----- EXCERPTED DATA -----

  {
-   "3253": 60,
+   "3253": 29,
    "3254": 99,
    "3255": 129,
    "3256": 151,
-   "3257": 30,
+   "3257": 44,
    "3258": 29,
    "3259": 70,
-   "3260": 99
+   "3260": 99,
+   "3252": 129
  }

-----
----- EXCERPTED DATA -----

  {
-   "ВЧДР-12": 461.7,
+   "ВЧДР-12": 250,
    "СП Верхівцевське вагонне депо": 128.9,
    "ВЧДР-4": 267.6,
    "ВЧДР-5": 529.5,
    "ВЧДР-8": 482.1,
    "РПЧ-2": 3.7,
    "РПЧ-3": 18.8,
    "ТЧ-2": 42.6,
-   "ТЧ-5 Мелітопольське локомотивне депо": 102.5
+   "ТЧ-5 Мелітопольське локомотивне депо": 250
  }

-----

# [WHAT TO DO]
Search the entries above for "локомотивне". Show every line that has it.

# [EXERCISE RESULT]
-   "ТЧ-5 Мелітопольське локомотивне депо": 102.5
+   "ТЧ-5 Мелітопольське локомотивне депо": 250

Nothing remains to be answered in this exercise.